**Given passage:**
- McCready in 1996

Background information
- Born: Malinda Gayle McCready November 30, 1975 Fort Myers, Florida, U.S.
- Origin: Nashville, Tennessee, U.S.
- Died: February 17, 2013 (aged 37) Heber Springs, Arkansas, U.S.
- Cause of death: Suicide by gunshot
- Genres: Country
- Occupation: Singer
- Instrument: Vocals
- Years active: 1995–2013
- Labels: BNA, Capitol Nashville, Iconic

= Mindy McCready =

American country music singer (1975–2013)

Malinda Gayle McCready (November 30, 1975 – February 17, 2013) was an American country music singer. Active from 1995 until her suicide in 2013, she recorded a total of five studio albums. Her debut album, 1996's Ten Thousand Angels, was released on BNA Records and was certified 2× Platinum by the RIAA, while 1997's If I Don't Stay the Night was certified Gold. 1999's I'm Not So Tough, her final album for BNA, was less successful, and she left the label. A self-titled fourth album followed in 2002 on Capitol Records. McCready's fifth and final studio album, I'm Still Here, was released in March 2010 on Iconic Records.

McCready's first four studio albums yielded twelve singles on the Billboard country singles charts. This figure includes the No. 1 hit "Guys Do It All the Time", as well as the Top 10 hits "Ten Thousand Angels" and "A Girl's Gotta Do (What a Girl's Gotta Do)".

Although she had not charted a single since 2002, McCready received significant media coverage regarding her troubled personal life and suicide attempts and her eventual death by suicide at age 37.

==Career==
===Music===
Born Malinda Gayle McCready in Fort Myers, Florida, McCready began singing in her local Pentecostal church at age 3 and graduated from high school at the age of 16 to begin her music career early.

When she was 18, McCready moved to Nashville, where she was signed by BNA Records. Her debut album, Ten Thousand Angels, was released in 1996 and sold two million copies. The album produced four chart singles on the country charts: the title track at No. 6, followed by her first and only Number One hit, "Guys Do It All the Time". This song, in turn, was succeeded by "Maybe He'll Notice Her Now", a duet with Richie McDonald, then the lead vocalist of Lonestar. The fourth and final single, "A Girl's Gotta Do (What a Girl's Gotta Do)", peaked at No. 4.

**Work order:** According to the Mindy McCready article, at what age did she graduate from high school?

**Record extracts:**

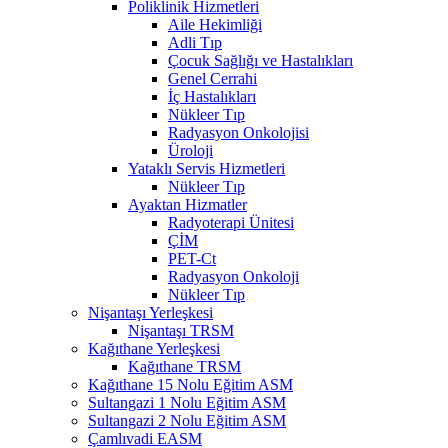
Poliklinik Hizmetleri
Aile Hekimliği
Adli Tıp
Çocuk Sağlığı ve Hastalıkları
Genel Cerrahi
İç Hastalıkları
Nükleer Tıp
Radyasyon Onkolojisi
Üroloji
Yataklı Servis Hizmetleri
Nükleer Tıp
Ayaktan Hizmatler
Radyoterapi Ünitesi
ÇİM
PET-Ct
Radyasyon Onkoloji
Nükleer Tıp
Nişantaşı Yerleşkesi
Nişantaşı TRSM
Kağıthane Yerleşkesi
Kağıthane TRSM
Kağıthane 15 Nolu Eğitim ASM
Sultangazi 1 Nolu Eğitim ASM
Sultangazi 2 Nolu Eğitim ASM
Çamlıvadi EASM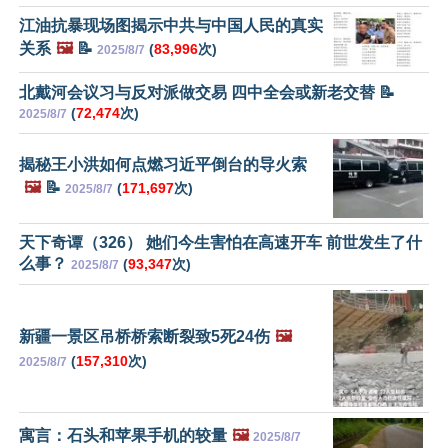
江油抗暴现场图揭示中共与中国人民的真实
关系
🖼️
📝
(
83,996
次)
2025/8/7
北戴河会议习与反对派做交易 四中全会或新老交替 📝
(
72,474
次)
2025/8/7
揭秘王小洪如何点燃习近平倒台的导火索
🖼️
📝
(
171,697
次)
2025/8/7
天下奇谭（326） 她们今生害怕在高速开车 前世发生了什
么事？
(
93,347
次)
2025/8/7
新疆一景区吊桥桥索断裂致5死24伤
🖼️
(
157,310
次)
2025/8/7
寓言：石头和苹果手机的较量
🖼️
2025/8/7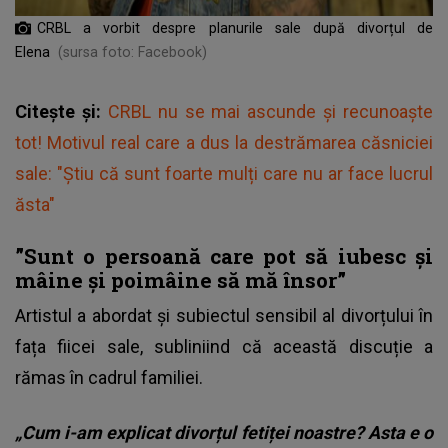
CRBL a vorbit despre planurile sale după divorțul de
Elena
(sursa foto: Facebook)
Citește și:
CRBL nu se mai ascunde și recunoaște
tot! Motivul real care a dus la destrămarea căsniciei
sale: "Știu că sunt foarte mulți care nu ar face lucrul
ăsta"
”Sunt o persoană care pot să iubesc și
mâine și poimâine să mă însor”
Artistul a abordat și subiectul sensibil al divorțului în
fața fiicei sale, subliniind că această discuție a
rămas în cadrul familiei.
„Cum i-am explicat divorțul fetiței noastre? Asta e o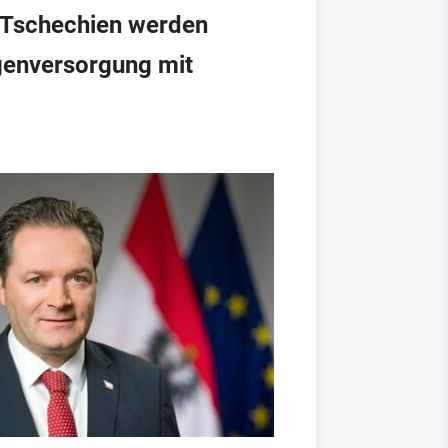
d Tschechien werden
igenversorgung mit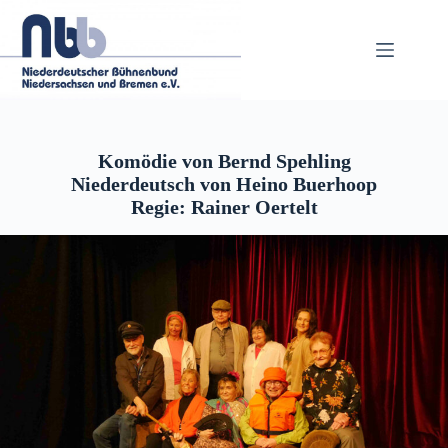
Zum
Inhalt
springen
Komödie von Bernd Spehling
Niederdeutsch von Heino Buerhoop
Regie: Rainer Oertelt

**Answer space:** She graduated at the age of 16.